Erwin WJ, Goodman C, Smith T. Ment. Health Clin. 2018; 8(3): 100-104.

Affiliation

Clinical Pharmacy Specialist, W.G. (Bill) Hefner Veterans Affairs Medical Center, Salisbury, North Carolina.

Copyright

(Copyright © 2018, College of Psychiatric and Neurologic Pharmacists)

DOI

10.9740/mhc.2018.05.100

PMID

29955553

PMCID

PMC6007638

Abstract

INTRODUCTION: The use of benzodiazepines and sedative-hypnotics in the elderly is associated with a significant risk of delirium, falls, fractures, cognitive impairment, and motor vehicle accidents. This quality improvement project applies a direct-to-consumer intervention to an elderly veteran population to reduce the use of these medications.

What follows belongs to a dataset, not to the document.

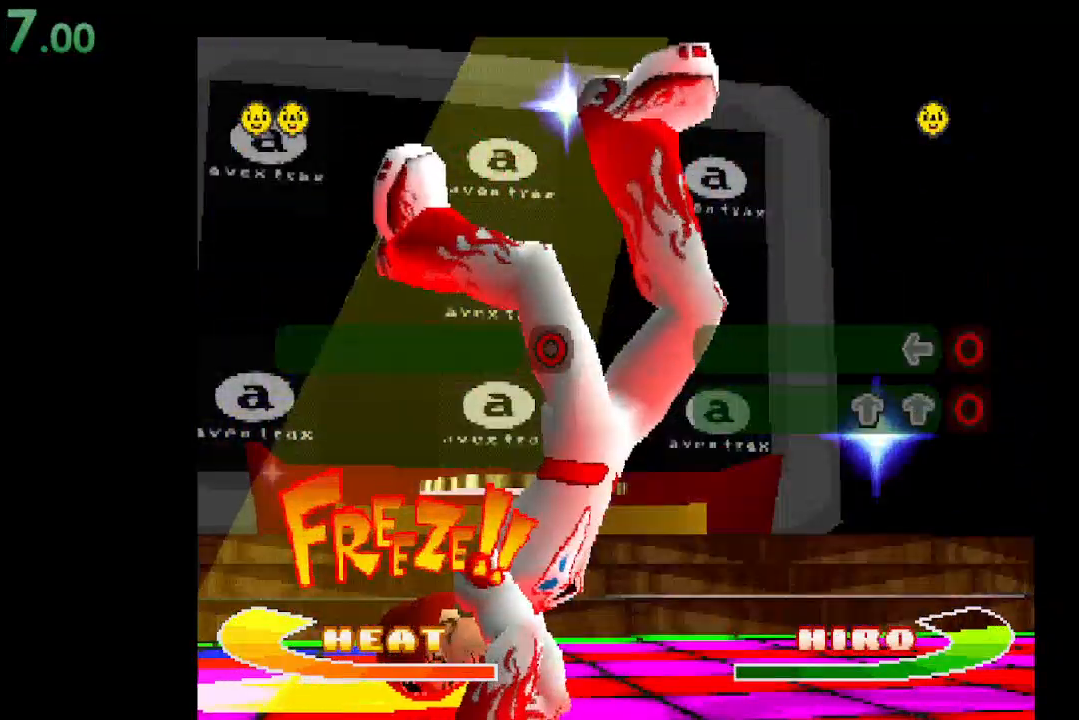
{"buttons": [], "events": []}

METHODS: Patients aged 75 and older currently taking a benzodiazepine and/or a sedative-hypnotic were included in the project. Direct-to-consumer education intervention letters were mailed to patients within 30 days of their next appointment. Their providers were emailed a questionnaire after the patient's appointment. Providers were asked if the letter prompted a conversation regarding medication use, whether the provider initiated discussion regarding a taper, and whether a specific taper plan was developed. Medical records were reviewed to determine if a reduction in dose or discontinuation occurred.

RESULTS: Fifty-nine direct-to-consumer education letters were mailed to the patients. Follow-up questionnaires were e-mailed to 44 providers, and 27 providers responded. Twenty-two percent of patients had their benzodiazepine and/or sedative hypnotic dose reduced or discontinued after their follow-up appointment. Sixty-seven percent of veterans initiated a conversation with their provider regarding their medication with 74% of providers discussing dose reduction. Fifty-six percent of recipients developed a specific taper plan with their provider.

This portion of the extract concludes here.